Oh, and today I mailed a copy of my lease to a friend by certified mail, being as the lawyer I spoke to yesterday was worried that since the lease wasn't actually signed on every page, that the landlady would change it to include a clause about bicycles being explicitly not allowed.

I'm at the National Library (BN) right now, and I really should get back to work. The thing is, the wireless connection in the building was "upgraded" a few days ago, and now the connection in my room is crappy. Grumble.


Blogger Zora said...

Ack--outrage! I can't believe these old ladies. My old landlady was like that too, freaked about me carrying my bike inside. "You ride in the gutter," she said. "Where the dogs do their business." So maybe you can offer to disinfect the tires or something?

11:20 AM  
Blogger AV said...

Well, I did go see a lawyer, and today when the landlady was like, so, you're all set to leave, right, you have a new place, I told her that it was illegal for her to kick me out. And she freaked out, and told me that I deceived her by not telling her that I had a bicycle, and that the United States might be one way, but Spain is a place where you don't put bicycles inside.

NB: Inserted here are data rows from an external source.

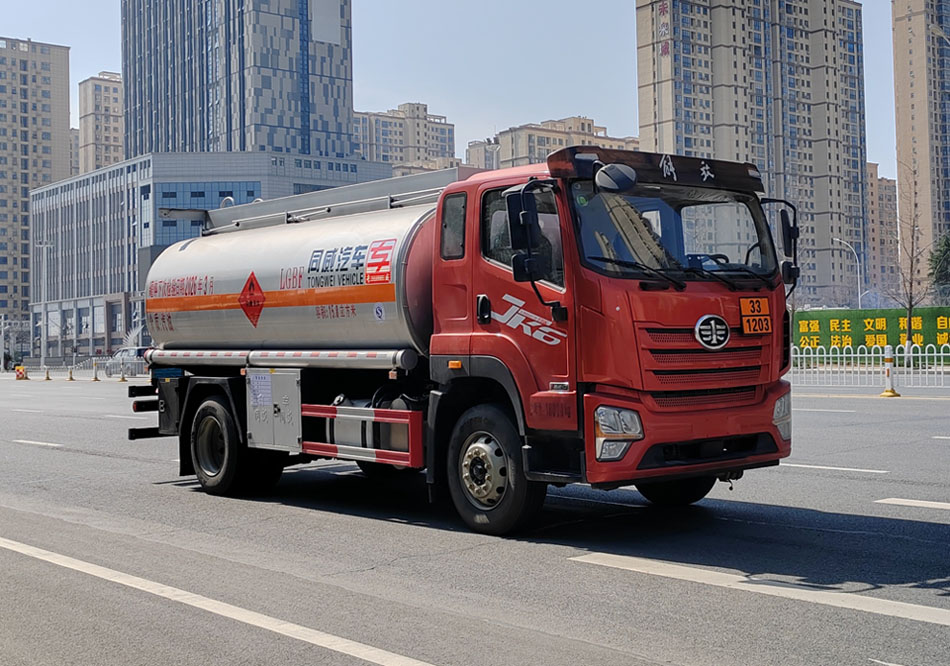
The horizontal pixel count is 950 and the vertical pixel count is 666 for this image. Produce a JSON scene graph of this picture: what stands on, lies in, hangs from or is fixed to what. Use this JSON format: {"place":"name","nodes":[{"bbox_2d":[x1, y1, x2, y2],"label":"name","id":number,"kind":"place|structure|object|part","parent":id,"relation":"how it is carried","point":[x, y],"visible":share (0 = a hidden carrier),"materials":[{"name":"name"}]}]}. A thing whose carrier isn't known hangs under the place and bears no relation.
{"place":"outdoors","nodes":[
{"label":"outdoors","id":0,"kind":"place"},
{"bbox_2d":[0,36,71,331],"label":"apartment building","id":1,"kind":"structure","parent":0,"point":[21,75],"materials":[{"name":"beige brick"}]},
{"bbox_2d":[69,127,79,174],"label":"apartment building","id":2,"kind":"structure","parent":0,"point":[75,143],"materials":[{"name":"beige brick"}]},
{"bbox_2d":[76,71,123,173],"label":"apartment building","id":3,"kind":"structure","parent":0,"point":[113,101],"materials":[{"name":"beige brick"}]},
{"bbox_2d":[26,150,404,357],"label":"office building","id":4,"kind":"structure","parent":0,"point":[245,177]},
{"bbox_2d":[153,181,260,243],"label":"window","id":5,"kind":"structure","parent":4,"relation":"in","point":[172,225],"materials":[{"name":"blue glass"}]},
{"bbox_2d":[121,0,355,162],"label":"skyscraper","id":6,"kind":"structure","parent":0,"point":[304,149],"materials":[{"name":"blue glass"}]},
{"bbox_2d":[353,102,455,172],"label":"apartment building","id":7,"kind":"structure","parent":0,"point":[417,143],"materials":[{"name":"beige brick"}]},
{"bbox_2d":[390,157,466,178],"label":"apartment building","id":8,"kind":"structure","parent":0,"point":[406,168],"materials":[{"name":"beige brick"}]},
{"bbox_2d":[0,0,938,190],"label":"sky","id":9,"kind":"structure","parent":0,"point":[379,99],"materials":[{"name":"blue"}]},
{"bbox_2d":[0,375,949,665],"label":"road","id":10,"kind":"structure","parent":0,"point":[914,524],"materials":[{"name":"grey asphalt"}]},
{"bbox_2d":[15,364,27,380],"label":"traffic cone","id":11,"kind":"object","parent":10,"relation":"on","point":[21,372],"visible":0.92,"materials":[{"name":"orange"}]},
{"bbox_2d":[12,439,63,447],"label":"lane marking","id":12,"kind":"object","parent":10,"relation":"on","point":[29,442],"visible":0.95,"materials":[{"name":"white paint"}]},
{"bbox_2d":[43,366,51,380],"label":"bollard","id":13,"kind":"object","parent":10,"relation":"on","point":[46,377],"visible":0.99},
{"bbox_2d":[66,366,74,380],"label":"bollard","id":14,"kind":"object","parent":10,"relation":"on","point":[71,377],"visible":0.99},
{"bbox_2d":[8,354,147,377],"label":"fence","id":15,"kind":"object","parent":10,"relation":"on","point":[83,362],"visible":0.61,"materials":[{"name":"metal"}]},
{"bbox_2d":[91,360,99,380],"label":"bollard","id":16,"kind":"object","parent":10,"relation":"on","point":[96,377],"visible":0.99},
{"bbox_2d":[118,364,127,381],"label":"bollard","id":17,"kind":"object","parent":10,"relation":"on","point":[123,377],"visible":0.99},
{"bbox_2d":[103,346,148,376],"label":"car","id":18,"kind":"object","parent":10,"relation":"on","point":[138,351],"visible":0.53,"materials":[{"name":"metal"}]},
{"bbox_2d":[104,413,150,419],"label":"road marking","id":19,"kind":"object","parent":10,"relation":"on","point":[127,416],"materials":[{"name":"white paint"}]},
{"bbox_2d":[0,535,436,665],"label":"road marking","id":20,"kind":"object","parent":10,"relation":"on","point":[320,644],"visible":0.97,"materials":[{"name":"white paint"}]},
{"bbox_2d":[126,145,798,533],"label":"tanker truck","id":21,"kind":"object","parent":10,"relation":"on","point":[712,316],"visible":0.97,"materials":[{"name":"red metal"}]},
{"label":"wheel","id":22,"kind":"part","parent":21,"relation":"part of","materials":[{"name":"black rubber"}]},
{"bbox_2d":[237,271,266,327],"label":"hazard placard","id":23,"kind":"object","parent":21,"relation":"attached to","point":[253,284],"visible":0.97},
{"bbox_2d":[249,372,272,407],"label":"paper notice","id":24,"kind":"object","parent":21,"relation":"attached to","point":[268,391],"visible":0.98,"materials":[{"name":"white paper"}]},
{"bbox_2d":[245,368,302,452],"label":"cabinet","id":25,"kind":"object","parent":21,"relation":"attached to","point":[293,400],"visible":0.95,"materials":[{"name":"metal"}]},
{"label":"wheel","id":26,"kind":"part","parent":21,"relation":"part of","materials":[{"name":"black rubber"}]},
{"label":"window","id":27,"kind":"part","parent":21,"relation":"part of","materials":[{"name":"glass"}]},
{"bbox_2d":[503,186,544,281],"label":"side mirror","id":28,"kind":"object","parent":21,"relation":"attached to","point":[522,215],"visible":0.95,"materials":[{"name":"black mirror"}]},
{"bbox_2d":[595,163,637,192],"label":"side mirror","id":29,"kind":"object","parent":21,"relation":"attached to","point":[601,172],"visible":0.97,"materials":[{"name":"black mirror"}]},
{"label":"headlight","id":30,"kind":"part","parent":21,"relation":"part of","materials":[{"name":"clear plastic"}]},
{"label":"windshield","id":31,"kind":"part","parent":21,"relation":"part of","materials":[{"name":"clear glass"}]},
{"label":"wheel","id":32,"kind":"part","parent":21,"relation":"part of","materials":[{"name":"black rubber"}]},
{"label":"wiper blades","id":33,"kind":"part","parent":21,"relation":"part of","materials":[{"name":"black rubber"}]},
{"label":"bumper","id":34,"kind":"part","parent":21,"relation":"part of","materials":[{"name":"red"}]},
{"label":"grille","id":35,"kind":"part","parent":21,"relation":"part of","materials":[{"name":"red metal"}]},
{"bbox_2d":[739,296,771,333],"label":"sign","id":36,"kind":"object","parent":21,"relation":"attached to","point":[757,318],"visible":0.98,"materials":[{"name":"orange metal"}]},
{"label":"headlight","id":37,"kind":"part","parent":21,"relation":"part of","materials":[{"name":"clear plastic"}]},
{"bbox_2d":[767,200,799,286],"label":"side mirror","id":38,"kind":"object","parent":21,"relation":"attached to","point":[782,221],"visible":0.73,"materials":[{"name":"black mirror"}]},
{"bbox_2d":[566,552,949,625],"label":"road marking","id":39,"kind":"object","parent":10,"relation":"on","point":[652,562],"visible":0.98,"materials":[{"name":"white paint"}]},
{"bbox_2d":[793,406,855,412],"label":"road marking","id":40,"kind":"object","parent":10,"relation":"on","point":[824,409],"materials":[{"name":"white paint"}]},
{"bbox_2d":[775,462,888,474],"label":"road marking","id":41,"kind":"object","parent":10,"relation":"on","point":[840,469],"visible":0.89,"materials":[{"name":"white paint"}]},
{"bbox_2d":[787,343,949,389],"label":"white fence","id":42,"kind":"object","parent":10,"relation":"on","point":[872,354],"visible":0.72,"materials":[{"name":"white metal"}]},
{"bbox_2d":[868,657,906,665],"label":"road marking","id":43,"kind":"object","parent":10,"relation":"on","point":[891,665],"visible":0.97,"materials":[{"name":"white paint"}]},
{"bbox_2d":[879,345,899,396],"label":"bollard","id":44,"kind":"object","parent":10,"relation":"on","point":[887,392],"visible":0.97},
{"bbox_2d":[877,497,949,510],"label":"road marking","id":45,"kind":"object","parent":10,"relation":"on","point":[918,501],"visible":0.99,"materials":[{"name":"white paint"}]},
{"bbox_2d":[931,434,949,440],"label":"road marking","id":46,"kind":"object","parent":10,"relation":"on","point":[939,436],"visible":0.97,"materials":[{"name":"white paint"}]},
{"bbox_2d":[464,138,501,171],"label":"apartment building","id":47,"kind":"structure","parent":0,"point":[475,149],"materials":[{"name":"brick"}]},
{"bbox_2d":[465,116,636,171],"label":"apartment building","id":48,"kind":"structure","parent":0,"point":[557,139],"materials":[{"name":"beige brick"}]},
{"bbox_2d":[634,0,870,298],"label":"apartment tower","id":49,"kind":"structure","parent":0,"point":[687,50],"materials":[{"name":"beige paint"}]},
{"bbox_2d":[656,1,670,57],"label":"building sign","id":50,"kind":"object","parent":49,"relation":"attached to","point":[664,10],"visible":0.93,"materials":[{"name":"red"}]},
{"bbox_2d":[866,162,900,295],"label":"apartment building","id":51,"kind":"structure","parent":0,"point":[885,183],"materials":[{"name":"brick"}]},
{"bbox_2d":[891,0,949,293],"label":"apartment tower","id":52,"kind":"structure","parent":0,"point":[899,23],"materials":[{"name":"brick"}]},
{"label":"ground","id":53,"kind":"structure","parent":0},
{"bbox_2d":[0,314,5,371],"label":"pole","id":54,"kind":"object","parent":53,"relation":"on","point":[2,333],"visible":0.98,"materials":[{"name":"white metal"}]},
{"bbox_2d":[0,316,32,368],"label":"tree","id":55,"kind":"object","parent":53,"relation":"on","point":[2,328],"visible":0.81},
{"bbox_2d":[35,240,53,371],"label":"street lamp","id":56,"kind":"object","parent":53,"relation":"on","point":[44,246],"visible":0.88,"materials":[{"name":"white metal"}]},
{"bbox_2d":[834,239,862,307],"label":"street lamp","id":57,"kind":"object","parent":53,"relation":"on","point":[859,286],"visible":0.59,"materials":[{"name":"white metal"}]},
{"bbox_2d":[793,306,949,361],"label":"green fence","id":58,"kind":"object","parent":53,"relation":"on","point":[885,311],"visible":0.57,"materials":[{"name":"green"}]},
{"bbox_2d":[891,163,931,366],"label":"bare tree","id":59,"kind":"object","parent":53,"relation":"on","point":[910,303],"visible":0.91,"materials":[{"name":"plant"}]},
{"bbox_2d":[927,233,949,292],"label":"tree","id":60,"kind":"object","parent":53,"relation":"on","point":[947,250],"visible":0.87,"materials":[{"name":"green plant"}]}
]}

Did I mention that the owner of the apartment where Cervantes had lived _didn't care_ if there was a bike inside--in the hallway, in the bedroom, he didn't care. Anyhow, the landlady is now not kicking me out, saying that she never would have thrown me and my stuff out, etc. etc. Anyhow, if I find a place that suits, I guess I'll move, but if not, I'm staying put. She tried to convince me that it was a private contract that had no legal standing since it wasn't notarized, which apparently costs an arm and a leg here, and that different lawyers will tell you different things, but I think she's bluffing, because bicycles are, of course, inanimate personal property that cannot be legislated. I posted my gripe/question on the spain bicycle activist web site, and peopel were really nice and didn't seem to know the legality of it, but had a good old time complaining about anticyclist freaks. Speaking of the gutter, where dogs do their business, I can see not allowing bikes in the house _if you don't allow shoes in the house_, but given that bicycle wheels have such a small surface area that touches the ground at any given moment, shoes are actually much dirtier than bicycle wheels. Anyhow, the landlady went on and on about how it's normal to ask to bring anything into the house, and how the girl who's int he other room had asked permission to bring her stereo, and her television. What a freak (both the landlady and the girl, if she did indeed ask.) Grumble.